You may also customize how newspaper extracts articles at a much deeper level
via config objects. View newspaper/configuration.py for details.

.. code-block:: pycon

    >>> import newspaper
    >>> from newspaper import Config

    >>> config = Config()
    >>> config.verbose = True
    >>> config.MAX_KEYWORDS = 10
    >>> config.MAX_AUTHORS = 2
    >>> config.browser_user_agent = 'new dude'
    >>> config.number_threads = 2
    >>> config.request_timeout = 5

    >>> espn = newspaper.build('http://espn.com', config=config)
    
    However, config objects are still under heavy development!


Config objects are highly flexible, you can pass them into
newspaper.build(..) methods, Source(..) constructors, and also
Article(..) constructors.

A Config object passed into a Source is also respectively passed
into all of that Source's children Article's.

.. code-block:: pycon

    >>> import newspaper
    >>> from newspaper import Config, Article, Source
    >>> config = Config()

    >>> a = Article(url='http://..', config)
    >>> a.download()
    >>> a.parse()

    >>> s = Source('http://latimes.com', config)
    >>> s.build()

TADA :D

Alternatively, you may use newspaper's lower level Article api.

.. code-block:: pycon

    >>> from newspaper import Article

    >>> article = Article('http://cnn.com/2013/11/27/travel/weather-thanksgiving/index.html')
    >>> article.download()

    >>> print article.html 
    u'<!DOCTYPE HTML><html itemscope itemtype="http://...'
    
    >>> article.parse()

    >>> print article.text
    u'The purpose of this article is to introduce...'

    >>> print article.authors
    [u'Martha Stewart', u'Bob Smith']

    >>> print article.top_img
    u'http://some.cdn.com/3424hfd4565sdfgdg436/

    >>> print article.title
    u'Thanksgiving Weather Guide Travel ...'

    >>> article.nlp()
           
    >>> print article.summary
    u'...and so that's how a Thanksgiving meal is cooked...'

    >>> print article.keywords
    [u'Thanksgiving', u'holliday', u'Walmart', ...]


``nlp()`` is expensive, as is ``parse()``, make sure you actually need them before calling them on
all of your articles! In some cases, if you just need urls, even ``download()`` is not necessary.

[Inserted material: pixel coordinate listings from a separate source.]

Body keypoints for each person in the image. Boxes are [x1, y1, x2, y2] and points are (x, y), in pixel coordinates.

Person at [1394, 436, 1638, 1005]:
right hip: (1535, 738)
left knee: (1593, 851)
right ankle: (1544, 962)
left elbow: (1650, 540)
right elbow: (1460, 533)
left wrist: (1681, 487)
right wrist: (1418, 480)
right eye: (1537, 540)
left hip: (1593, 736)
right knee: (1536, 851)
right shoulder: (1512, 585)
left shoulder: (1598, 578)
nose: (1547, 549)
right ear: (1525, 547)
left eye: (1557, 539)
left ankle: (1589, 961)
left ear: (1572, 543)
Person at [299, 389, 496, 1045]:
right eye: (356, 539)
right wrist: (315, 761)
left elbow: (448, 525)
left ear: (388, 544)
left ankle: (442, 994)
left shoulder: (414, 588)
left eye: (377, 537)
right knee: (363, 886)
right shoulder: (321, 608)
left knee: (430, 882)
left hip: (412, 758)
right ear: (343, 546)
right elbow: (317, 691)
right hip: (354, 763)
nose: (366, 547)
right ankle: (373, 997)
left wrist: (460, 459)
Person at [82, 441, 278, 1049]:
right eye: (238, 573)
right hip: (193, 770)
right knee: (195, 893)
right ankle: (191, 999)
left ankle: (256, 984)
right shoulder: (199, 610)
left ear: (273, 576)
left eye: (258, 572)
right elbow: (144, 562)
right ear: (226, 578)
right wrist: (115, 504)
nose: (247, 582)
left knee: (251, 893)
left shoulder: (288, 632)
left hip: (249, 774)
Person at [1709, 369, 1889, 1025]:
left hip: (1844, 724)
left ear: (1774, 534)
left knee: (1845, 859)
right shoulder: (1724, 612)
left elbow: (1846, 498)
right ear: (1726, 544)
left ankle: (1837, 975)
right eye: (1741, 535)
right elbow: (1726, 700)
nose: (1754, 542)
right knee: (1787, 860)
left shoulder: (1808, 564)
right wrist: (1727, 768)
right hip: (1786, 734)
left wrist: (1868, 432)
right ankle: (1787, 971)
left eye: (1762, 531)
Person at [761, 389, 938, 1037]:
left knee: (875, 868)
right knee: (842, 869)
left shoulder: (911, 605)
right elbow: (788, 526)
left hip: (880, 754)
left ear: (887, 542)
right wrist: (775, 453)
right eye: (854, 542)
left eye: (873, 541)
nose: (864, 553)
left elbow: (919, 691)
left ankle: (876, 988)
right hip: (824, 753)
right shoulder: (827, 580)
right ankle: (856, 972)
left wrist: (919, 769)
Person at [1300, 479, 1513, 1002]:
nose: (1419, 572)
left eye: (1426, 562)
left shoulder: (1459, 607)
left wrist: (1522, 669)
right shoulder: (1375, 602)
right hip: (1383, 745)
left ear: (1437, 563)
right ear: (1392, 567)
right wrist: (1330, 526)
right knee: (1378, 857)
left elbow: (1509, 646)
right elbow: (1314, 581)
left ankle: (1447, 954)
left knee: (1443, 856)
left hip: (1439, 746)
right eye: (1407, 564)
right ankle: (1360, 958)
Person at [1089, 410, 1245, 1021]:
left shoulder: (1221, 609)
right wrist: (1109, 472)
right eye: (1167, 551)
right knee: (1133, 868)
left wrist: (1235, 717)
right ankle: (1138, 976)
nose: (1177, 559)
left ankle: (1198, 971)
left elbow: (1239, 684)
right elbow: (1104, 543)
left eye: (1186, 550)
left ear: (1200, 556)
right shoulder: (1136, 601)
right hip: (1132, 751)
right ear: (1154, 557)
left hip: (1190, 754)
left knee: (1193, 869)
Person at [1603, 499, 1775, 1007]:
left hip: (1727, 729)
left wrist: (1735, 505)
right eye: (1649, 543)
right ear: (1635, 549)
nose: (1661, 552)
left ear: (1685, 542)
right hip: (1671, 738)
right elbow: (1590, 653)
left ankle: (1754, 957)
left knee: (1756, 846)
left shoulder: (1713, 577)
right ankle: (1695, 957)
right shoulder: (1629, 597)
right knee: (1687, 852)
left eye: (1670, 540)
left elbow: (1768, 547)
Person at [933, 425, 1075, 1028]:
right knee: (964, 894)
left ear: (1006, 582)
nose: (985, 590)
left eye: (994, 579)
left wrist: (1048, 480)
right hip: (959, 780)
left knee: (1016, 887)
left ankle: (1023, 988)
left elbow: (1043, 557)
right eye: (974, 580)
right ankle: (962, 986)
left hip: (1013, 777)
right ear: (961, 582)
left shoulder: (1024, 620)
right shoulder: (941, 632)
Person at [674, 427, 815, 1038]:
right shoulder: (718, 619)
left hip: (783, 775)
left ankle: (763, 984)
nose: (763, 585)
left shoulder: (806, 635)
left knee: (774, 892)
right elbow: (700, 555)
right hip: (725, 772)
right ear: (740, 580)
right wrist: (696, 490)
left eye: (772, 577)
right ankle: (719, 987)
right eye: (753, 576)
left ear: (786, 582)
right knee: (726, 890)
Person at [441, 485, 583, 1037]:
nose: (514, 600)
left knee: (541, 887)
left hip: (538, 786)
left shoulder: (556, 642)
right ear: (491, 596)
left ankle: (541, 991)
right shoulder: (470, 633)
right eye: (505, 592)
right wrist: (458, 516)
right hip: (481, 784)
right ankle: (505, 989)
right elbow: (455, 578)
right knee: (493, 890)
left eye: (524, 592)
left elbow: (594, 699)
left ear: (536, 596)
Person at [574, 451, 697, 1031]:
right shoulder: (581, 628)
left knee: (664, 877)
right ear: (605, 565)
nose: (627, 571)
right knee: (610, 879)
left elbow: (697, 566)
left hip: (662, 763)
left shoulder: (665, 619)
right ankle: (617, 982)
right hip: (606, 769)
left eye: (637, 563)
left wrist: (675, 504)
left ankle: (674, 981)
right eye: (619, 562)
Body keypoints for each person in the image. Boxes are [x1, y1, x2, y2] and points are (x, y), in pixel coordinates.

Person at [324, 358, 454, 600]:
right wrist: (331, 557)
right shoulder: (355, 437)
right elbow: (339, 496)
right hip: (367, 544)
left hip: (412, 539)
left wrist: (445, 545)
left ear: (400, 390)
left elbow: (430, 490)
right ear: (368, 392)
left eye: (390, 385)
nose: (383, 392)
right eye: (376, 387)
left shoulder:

Newspaper stands on the giant shoulders of `lxml`_, `nltk`_, and `requests`_. Newspaper also uses chunks of
`goose`_'s code internally. 

.. _`lxml`: http://lxml.de/
.. _`nltk`: http://nltk.org/
.. _`requests`: http://docs.python-requests.org/en/latest/
.. _`goose`: https://github.com/grangier/python-goose

Features
--------

- News url identification
- Text extraction from html
- Keyword extraction from text
- Summary extraction from text
- Author extraction from text
- Top Image & All image extraction from html
- Top Google trending terms 
- News article extraction from news domain
- Quick html downloads via multithreading

Get it now
----------
::

    $ pip install newspaper

    # IMPORTANT
    # If you KNOW for sure you will use the natural language features, nlp(), you must
    # download some seperate nltk corpora below, it may take a while!

    $ curl https://raw.github.com/codelucas/newspaper/master/download_corpora.py | python2.7

Todo List
---------
X Means done

- X Fully integrate the goose library into our own article class
- X Add multiple article download (concurrently with gevent or multithread) example
- Add a "follow_robots.txt" option in the config object.
- Bake in the CSSSelect and BeautifulSoup dependencies
- Add in an examples section on README
- Make the documentation much better, still learning how to use sphinx docs!


.. Examples TODO
.. -------------

.. See more examples at the `Quickstart guide`_.


Documentation
-------------

Full documentation is available at `Newspaper Docs`_.

Requirements
------------

- Python >= 2.6 and <= 2.7*

License
-------

MIT licensed. View our LICENSE file in the top level directory.

.. _`Quickstart guide`: https://newspaper.readthedocs.org/en/latest/
.. _`Newspaper Docs`: http://newspaper.readthedocs.org